= EXTRACTED RECORDS =
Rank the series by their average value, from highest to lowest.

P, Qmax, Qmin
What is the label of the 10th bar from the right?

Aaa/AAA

...

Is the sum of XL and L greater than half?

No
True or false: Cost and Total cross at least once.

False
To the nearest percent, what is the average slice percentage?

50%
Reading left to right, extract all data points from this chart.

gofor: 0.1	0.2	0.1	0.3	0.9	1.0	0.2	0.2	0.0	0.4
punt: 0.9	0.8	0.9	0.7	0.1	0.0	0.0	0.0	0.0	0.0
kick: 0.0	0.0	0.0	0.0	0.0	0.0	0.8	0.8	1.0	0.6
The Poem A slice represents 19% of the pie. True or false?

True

= ASSIGNMENT =
Report every line of the data above that contains the string "True", treating uppercase and lowercase letters as different.

= TASK OUTPUT =
True or false: Cost and Total cross at least once.
The Poem A slice represents 19% of the pie. True or false?
True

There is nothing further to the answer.